─── EXERCISE DATA

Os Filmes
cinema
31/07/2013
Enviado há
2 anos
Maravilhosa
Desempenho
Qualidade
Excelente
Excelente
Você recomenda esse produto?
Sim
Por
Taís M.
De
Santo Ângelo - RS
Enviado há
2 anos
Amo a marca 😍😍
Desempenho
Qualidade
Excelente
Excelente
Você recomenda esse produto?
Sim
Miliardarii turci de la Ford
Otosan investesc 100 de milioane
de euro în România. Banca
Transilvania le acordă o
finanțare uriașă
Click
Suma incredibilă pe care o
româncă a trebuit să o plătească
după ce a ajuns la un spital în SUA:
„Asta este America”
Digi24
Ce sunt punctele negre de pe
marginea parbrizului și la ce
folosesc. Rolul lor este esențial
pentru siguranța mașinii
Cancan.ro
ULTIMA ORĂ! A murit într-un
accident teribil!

──────

* _WHAT THE TASK ASKS_:
Can you repeat every line of the data above verbatim, keeping the original order?

* _REPLY TO THE TASK_:
Os Filmes
cinema
31/07/2013
Enviado há
2 anos
Maravilhosa
Desempenho
Qualidade
Excelente
Excelente
Você recomenda esse produto?
Sim
Por
Taís M.
De
Santo Ângelo - RS
Enviado há
2 anos
Amo a marca 😍😍
Desempenho
Qualidade
Excelente
Excelente
Você recomenda esse produto?
Sim
Miliardarii turci de la Ford
Otosan investesc 100 de milioane
de euro în România. Banca
Transilvania le acordă o
finanțare uriașă
Click
Suma incredibilă pe care o
româncă a trebuit să o plătească
după ce a ajuns la un spital în SUA:
„Asta este America”
Digi24
Ce sunt punctele negre de pe
marginea parbrizului și la ce
folosesc. Rolul lor este esențial
pentru siguranța mașinii
Cancan.ro
ULTIMA ORĂ! A murit într-un
accident teribil!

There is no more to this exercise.